(Records for this exercise)

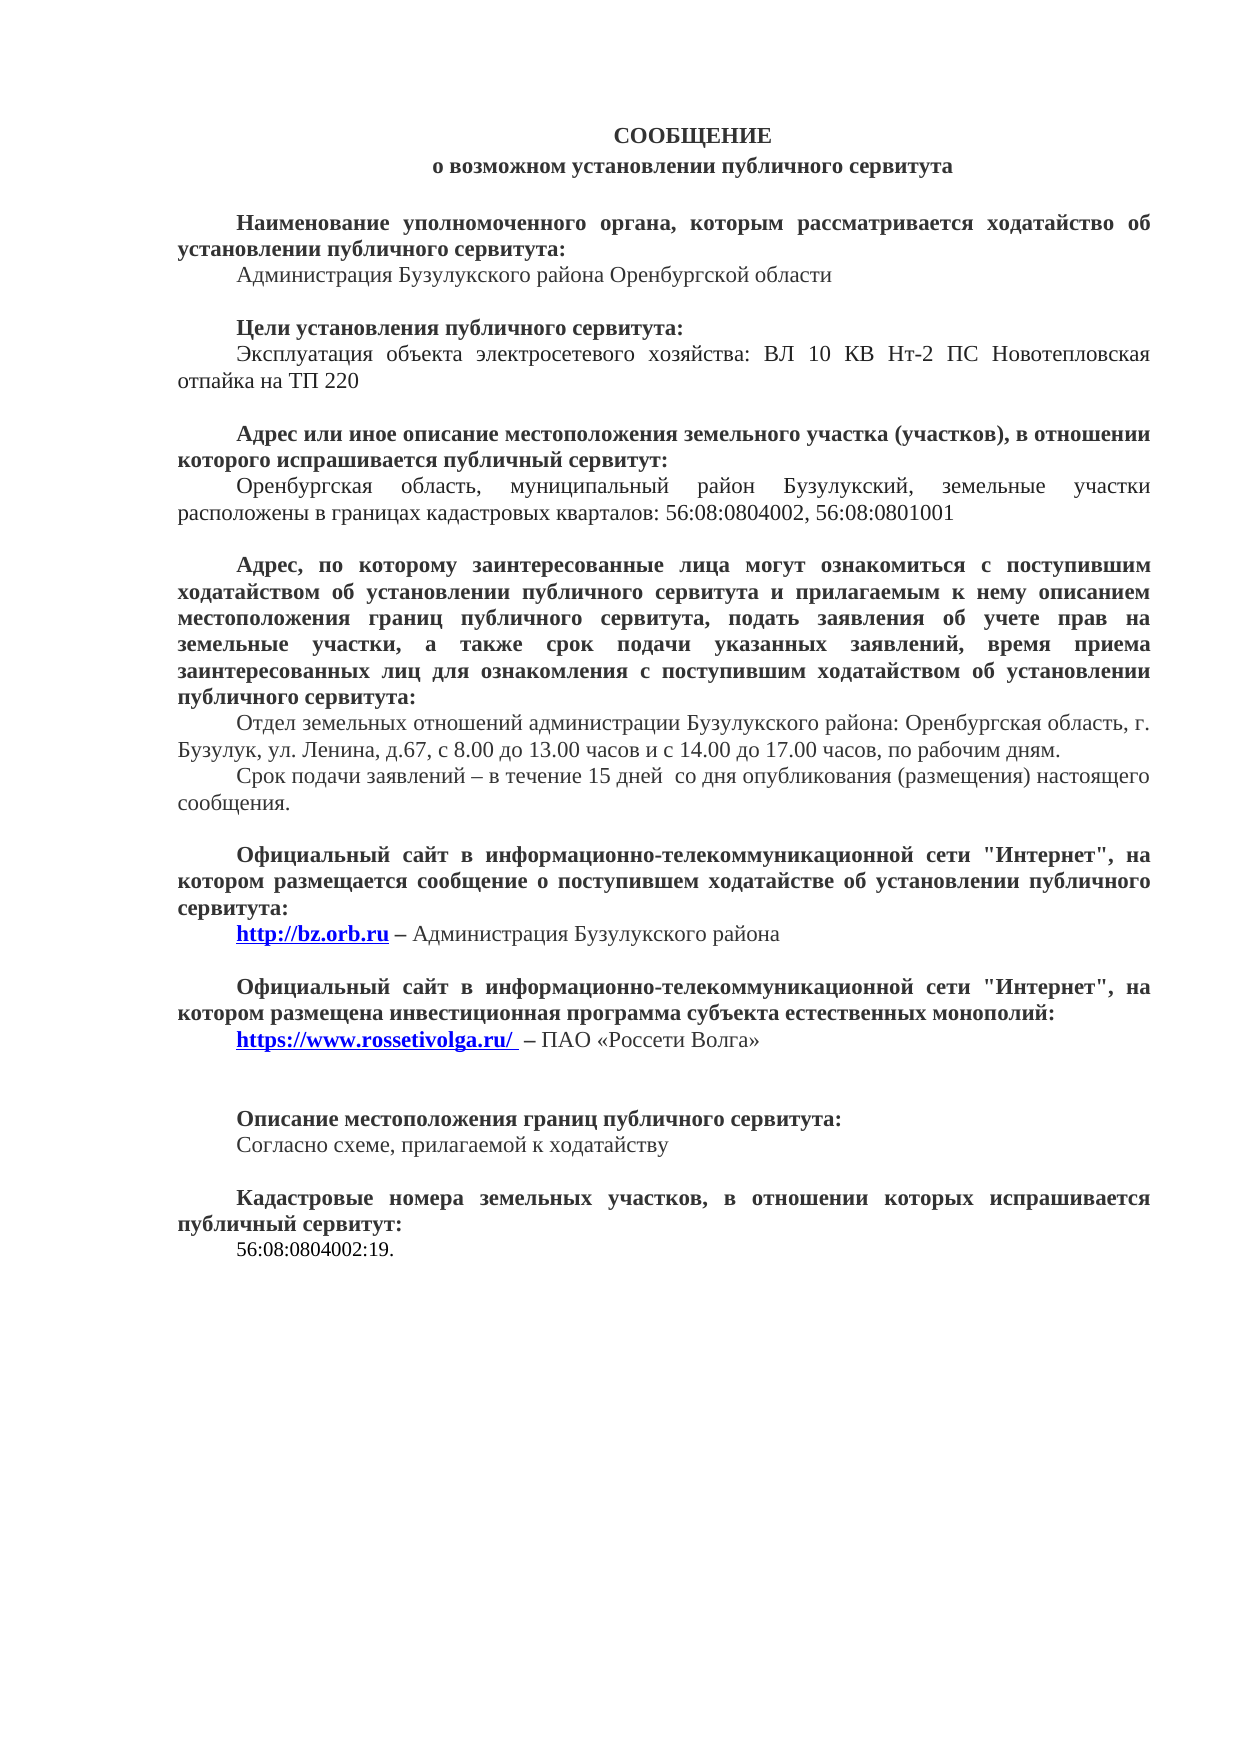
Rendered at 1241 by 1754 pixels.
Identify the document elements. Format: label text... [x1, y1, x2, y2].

text Цели установления публичного сервитута: [177, 314, 1152, 341]
text http://bz.orb.ru – Администрация Бузулукского района [177, 920, 1152, 947]
text Наименование уполномоченного органа, которым рассматривается ходатайство об установлении публичного сервитута: [177, 209, 1152, 261]
text Согласно схеме, прилагаемой к ходатайству [177, 1131, 1152, 1157]
text Администрация Бузулукского района Оренбургской области [177, 261, 1152, 288]
text Эксплуатация объекта электросетевого хозяйства: ВЛ 10 КВ Нт-2 ПС Новотепловская отпайка на ТП 220 [177, 341, 1152, 393]
text Срок подачи заявлений – в течение 15 дней со дня опубликования (размещения) настоящего сообщения. [177, 762, 1152, 815]
text Официальный сайт в информационно-телекоммуникационной сети "Интернет", на котором размещена инвестиционная программа субъекта естественных монополий: [177, 973, 1152, 1026]
text СООБЩЕНИЕ [177, 118, 1152, 148]
text Оренбургская область, муниципальный район Бузулукский, земельные участки расположены в границах кадастровых кварталов: 56:08:0804002, 56:08:0801001 [177, 472, 1152, 525]
text Официальный сайт в информационно-телекоммуникационной сети "Интернет", на котором размещается сообщение о поступившем ходатайстве об установлении публичного сервитута: [177, 841, 1152, 920]
text Адрес, по которому заинтересованные лица могут ознакомиться с поступившим ходатайством об установлении публичного сервитута и прилагаемым к нему описанием местоположения границ публичного сервитута, подать заявления об учете прав на земельные участки, а также срок подачи указанных заявлений, время приема заинтересованных лиц для ознакомления с поступившим ходатайством об установлении публичного сервитута: [177, 551, 1152, 709]
text Отдел земельных отношений администрации Бузулукского района: Оренбургская область, г. Бузулук, ул. Ленина, д.67, с 8.00 до 13.00 часов и с 14.00 до 17.00 часов, по рабочим дням. [177, 709, 1152, 762]
text о возможном установлении публичного сервитута [177, 148, 1152, 178]
text Адрес или иное описание местоположения земельного участка (участков), в отношении которого испрашивается публичный сервитут: [177, 419, 1152, 472]
text Описание местоположения границ публичного сервитута: [177, 1105, 1152, 1131]
text Кадастровые номера земельных участков, в отношении которых испрашивается публичный сервитут: [177, 1184, 1152, 1237]
text 56:08:0804002:19. [177, 1237, 1152, 1261]
text https://www.rossetivolga.ru/ – ПАО «Россети Волга» [177, 1026, 1152, 1052]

(End Records for this exercise)

Assignment — In transcribing the lines above, omit the images and keep all else exact.

Response area —
Rendered at 1241 by 1754 pixels.
Identify the document elements. Format: label text... [x1, y1, x2, y2].

text Цели установления публичного сервитута: [177, 314, 1152, 341]
text http://bz.orb.ru – Администрация Бузулукского района [177, 920, 1152, 947]
text Наименование уполномоченного органа, которым рассматривается ходатайство об установлении публичного сервитута: [177, 209, 1152, 261]
text Согласно схеме, прилагаемой к ходатайству [177, 1131, 1152, 1157]
text Администрация Бузулукского района Оренбургской области [177, 261, 1152, 288]
text Эксплуатация объекта электросетевого хозяйства: ВЛ 10 КВ Нт-2 ПС Новотепловская отпайка на ТП 220 [177, 341, 1152, 393]
text Срок подачи заявлений – в течение 15 дней со дня опубликования (размещения) настоящего сообщения. [177, 762, 1152, 815]
text Официальный сайт в информационно-телекоммуникационной сети "Интернет", на котором размещена инвестиционная программа субъекта естественных монополий: [177, 973, 1152, 1026]
text СООБЩЕНИЕ [177, 118, 1152, 148]
text Оренбургская область, муниципальный район Бузулукский, земельные участки расположены в границах кадастровых кварталов: 56:08:0804002, 56:08:0801001 [177, 472, 1152, 525]
text Официальный сайт в информационно-телекоммуникационной сети "Интернет", на котором размещается сообщение о поступившем ходатайстве об установлении публичного сервитута: [177, 841, 1152, 920]
text Адрес, по которому заинтересованные лица могут ознакомиться с поступившим ходатайством об установлении публичного сервитута и прилагаемым к нему описанием местоположения границ публичного сервитута, подать заявления об учете прав на земельные участки, а также срок подачи указанных заявлений, время приема заинтересованных лиц для ознакомления с поступившим ходатайством об установлении публичного сервитута: [177, 551, 1152, 709]
text Отдел земельных отношений администрации Бузулукского района: Оренбургская область, г. Бузулук, ул. Ленина, д.67, с 8.00 до 13.00 часов и с 14.00 до 17.00 часов, по рабочим дням. [177, 709, 1152, 762]
text о возможном установлении публичного сервитута [177, 148, 1152, 178]
text Адрес или иное описание местоположения земельного участка (участков), в отношении которого испрашивается публичный сервитут: [177, 419, 1152, 472]
text Описание местоположения границ публичного сервитута: [177, 1105, 1152, 1131]
text Кадастровые номера земельных участков, в отношении которых испрашивается публичный сервитут: [177, 1184, 1152, 1237]
text 56:08:0804002:19. [177, 1237, 1152, 1261]
text https://www.rossetivolga.ru/ – ПАО «Россети Волга» [177, 1026, 1152, 1052]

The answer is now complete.